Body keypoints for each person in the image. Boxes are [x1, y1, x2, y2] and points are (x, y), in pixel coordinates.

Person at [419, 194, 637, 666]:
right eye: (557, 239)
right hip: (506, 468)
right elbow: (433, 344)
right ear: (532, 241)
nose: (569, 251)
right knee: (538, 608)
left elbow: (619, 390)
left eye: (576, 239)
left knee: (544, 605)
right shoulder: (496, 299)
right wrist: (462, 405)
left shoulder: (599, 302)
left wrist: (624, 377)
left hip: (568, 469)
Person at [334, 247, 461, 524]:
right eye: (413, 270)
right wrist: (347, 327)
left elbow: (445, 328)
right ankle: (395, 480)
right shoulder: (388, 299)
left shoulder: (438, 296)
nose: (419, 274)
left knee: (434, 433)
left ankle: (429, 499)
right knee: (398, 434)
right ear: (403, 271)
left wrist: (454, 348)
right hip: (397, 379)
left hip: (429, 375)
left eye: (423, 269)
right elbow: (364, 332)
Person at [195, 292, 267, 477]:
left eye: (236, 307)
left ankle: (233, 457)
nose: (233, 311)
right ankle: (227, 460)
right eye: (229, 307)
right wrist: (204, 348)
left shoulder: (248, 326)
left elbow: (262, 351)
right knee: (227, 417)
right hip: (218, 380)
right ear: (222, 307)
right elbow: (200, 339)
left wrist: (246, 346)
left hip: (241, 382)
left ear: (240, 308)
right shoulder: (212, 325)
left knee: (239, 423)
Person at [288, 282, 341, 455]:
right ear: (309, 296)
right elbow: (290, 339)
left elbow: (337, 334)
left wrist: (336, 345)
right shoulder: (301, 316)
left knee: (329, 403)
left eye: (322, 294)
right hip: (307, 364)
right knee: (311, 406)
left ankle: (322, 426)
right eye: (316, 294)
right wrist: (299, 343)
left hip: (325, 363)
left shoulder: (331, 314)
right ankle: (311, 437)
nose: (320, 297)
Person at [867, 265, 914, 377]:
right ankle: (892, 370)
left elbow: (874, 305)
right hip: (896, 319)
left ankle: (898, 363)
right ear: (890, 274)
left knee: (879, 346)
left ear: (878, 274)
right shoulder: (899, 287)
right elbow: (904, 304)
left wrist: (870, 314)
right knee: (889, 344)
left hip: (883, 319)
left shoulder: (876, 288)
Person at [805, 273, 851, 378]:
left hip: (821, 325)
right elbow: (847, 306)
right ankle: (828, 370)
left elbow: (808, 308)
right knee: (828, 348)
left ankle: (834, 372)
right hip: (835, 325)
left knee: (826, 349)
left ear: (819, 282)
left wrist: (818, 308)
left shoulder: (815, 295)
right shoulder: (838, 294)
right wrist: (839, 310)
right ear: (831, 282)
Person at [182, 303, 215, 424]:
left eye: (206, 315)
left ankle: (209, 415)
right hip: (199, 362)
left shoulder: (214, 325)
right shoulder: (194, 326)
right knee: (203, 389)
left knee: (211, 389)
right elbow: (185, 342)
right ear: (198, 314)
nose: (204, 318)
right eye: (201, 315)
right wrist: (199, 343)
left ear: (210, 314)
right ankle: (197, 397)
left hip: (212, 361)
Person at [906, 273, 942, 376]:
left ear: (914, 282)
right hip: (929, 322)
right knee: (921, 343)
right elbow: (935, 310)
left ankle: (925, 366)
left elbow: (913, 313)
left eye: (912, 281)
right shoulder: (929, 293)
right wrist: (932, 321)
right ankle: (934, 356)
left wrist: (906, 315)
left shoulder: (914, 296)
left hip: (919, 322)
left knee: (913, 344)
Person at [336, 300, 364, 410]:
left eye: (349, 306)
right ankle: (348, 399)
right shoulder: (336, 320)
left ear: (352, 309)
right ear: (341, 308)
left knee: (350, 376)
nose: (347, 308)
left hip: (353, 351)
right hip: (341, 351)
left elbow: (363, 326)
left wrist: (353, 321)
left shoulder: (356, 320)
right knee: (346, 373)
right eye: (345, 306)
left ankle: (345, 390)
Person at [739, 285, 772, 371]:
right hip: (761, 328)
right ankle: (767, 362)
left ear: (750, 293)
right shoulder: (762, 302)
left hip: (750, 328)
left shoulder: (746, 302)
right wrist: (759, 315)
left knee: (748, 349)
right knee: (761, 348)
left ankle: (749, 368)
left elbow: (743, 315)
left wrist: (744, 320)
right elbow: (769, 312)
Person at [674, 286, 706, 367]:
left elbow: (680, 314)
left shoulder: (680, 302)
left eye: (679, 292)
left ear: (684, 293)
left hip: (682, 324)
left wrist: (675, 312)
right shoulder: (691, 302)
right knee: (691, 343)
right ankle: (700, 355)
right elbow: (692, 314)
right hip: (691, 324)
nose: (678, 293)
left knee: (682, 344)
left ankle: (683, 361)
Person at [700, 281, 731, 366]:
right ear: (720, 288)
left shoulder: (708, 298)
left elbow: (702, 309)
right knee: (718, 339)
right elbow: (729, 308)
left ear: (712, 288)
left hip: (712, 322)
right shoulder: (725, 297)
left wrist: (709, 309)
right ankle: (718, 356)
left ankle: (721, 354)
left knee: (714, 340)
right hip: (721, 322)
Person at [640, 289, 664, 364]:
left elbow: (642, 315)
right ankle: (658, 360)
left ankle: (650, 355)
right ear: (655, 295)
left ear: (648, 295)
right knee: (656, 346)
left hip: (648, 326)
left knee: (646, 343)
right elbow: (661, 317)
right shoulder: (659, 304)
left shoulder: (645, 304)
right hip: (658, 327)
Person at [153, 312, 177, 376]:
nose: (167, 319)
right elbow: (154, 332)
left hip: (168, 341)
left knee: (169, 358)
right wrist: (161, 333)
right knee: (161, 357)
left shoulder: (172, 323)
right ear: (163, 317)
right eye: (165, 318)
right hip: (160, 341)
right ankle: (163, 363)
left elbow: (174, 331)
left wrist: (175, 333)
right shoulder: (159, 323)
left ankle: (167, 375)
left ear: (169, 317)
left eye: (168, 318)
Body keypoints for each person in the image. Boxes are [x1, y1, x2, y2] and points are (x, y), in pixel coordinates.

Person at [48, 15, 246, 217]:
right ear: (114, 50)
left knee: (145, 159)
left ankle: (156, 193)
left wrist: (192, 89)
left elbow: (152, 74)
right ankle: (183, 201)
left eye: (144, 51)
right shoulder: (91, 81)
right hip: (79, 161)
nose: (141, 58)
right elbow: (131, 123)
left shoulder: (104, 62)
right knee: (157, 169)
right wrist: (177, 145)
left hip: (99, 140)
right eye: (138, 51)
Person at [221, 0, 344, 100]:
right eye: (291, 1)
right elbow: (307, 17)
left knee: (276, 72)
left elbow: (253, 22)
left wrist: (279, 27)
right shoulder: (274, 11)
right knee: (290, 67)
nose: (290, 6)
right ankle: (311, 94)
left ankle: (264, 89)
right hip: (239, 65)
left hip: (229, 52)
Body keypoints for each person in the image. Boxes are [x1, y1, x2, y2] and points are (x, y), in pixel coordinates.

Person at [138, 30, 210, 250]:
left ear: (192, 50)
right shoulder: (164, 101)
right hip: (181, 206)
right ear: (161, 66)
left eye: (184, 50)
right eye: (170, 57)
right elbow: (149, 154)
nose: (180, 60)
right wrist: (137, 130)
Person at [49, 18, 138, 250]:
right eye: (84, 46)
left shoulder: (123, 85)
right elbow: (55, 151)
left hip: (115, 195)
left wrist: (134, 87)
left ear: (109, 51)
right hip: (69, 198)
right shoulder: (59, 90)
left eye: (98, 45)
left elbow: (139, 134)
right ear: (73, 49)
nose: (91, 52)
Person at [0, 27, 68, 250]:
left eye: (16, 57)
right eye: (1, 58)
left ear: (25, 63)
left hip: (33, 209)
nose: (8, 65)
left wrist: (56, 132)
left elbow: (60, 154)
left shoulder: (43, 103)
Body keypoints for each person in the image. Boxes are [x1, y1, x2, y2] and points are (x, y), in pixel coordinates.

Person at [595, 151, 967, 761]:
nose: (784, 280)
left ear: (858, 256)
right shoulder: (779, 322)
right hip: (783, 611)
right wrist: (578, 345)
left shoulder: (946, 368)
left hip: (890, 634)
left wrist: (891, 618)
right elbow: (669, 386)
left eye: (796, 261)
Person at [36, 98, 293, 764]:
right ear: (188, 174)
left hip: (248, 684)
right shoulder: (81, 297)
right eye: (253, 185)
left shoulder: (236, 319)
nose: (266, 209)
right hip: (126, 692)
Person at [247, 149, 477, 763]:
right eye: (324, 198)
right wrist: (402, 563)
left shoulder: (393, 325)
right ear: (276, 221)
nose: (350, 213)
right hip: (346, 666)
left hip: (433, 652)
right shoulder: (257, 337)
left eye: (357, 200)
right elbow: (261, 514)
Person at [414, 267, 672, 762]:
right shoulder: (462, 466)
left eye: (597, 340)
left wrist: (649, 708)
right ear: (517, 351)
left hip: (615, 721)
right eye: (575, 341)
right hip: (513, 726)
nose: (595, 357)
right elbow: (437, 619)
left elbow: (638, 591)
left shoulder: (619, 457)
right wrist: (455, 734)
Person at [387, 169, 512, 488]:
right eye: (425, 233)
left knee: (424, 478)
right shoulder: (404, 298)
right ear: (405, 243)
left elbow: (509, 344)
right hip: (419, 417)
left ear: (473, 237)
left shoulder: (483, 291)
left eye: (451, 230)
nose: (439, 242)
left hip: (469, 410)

■ ■ ■

TASK STATEMENT: Copy out only the lines of the records above from the one with "left eye: (912, 281)" through the one with "left ear: (352, 309)", exactly as they stand, both included.

RESPONSE TO THE EXERCISE:
left eye: (912, 281)
right shoulder: (929, 293)
right wrist: (932, 321)
right ankle: (934, 356)
left wrist: (906, 315)
left shoulder: (914, 296)
left hip: (919, 322)
left knee: (913, 344)
Person at [336, 300, 364, 410]:
left eye: (349, 306)
right ankle: (348, 399)
right shoulder: (336, 320)
left ear: (352, 309)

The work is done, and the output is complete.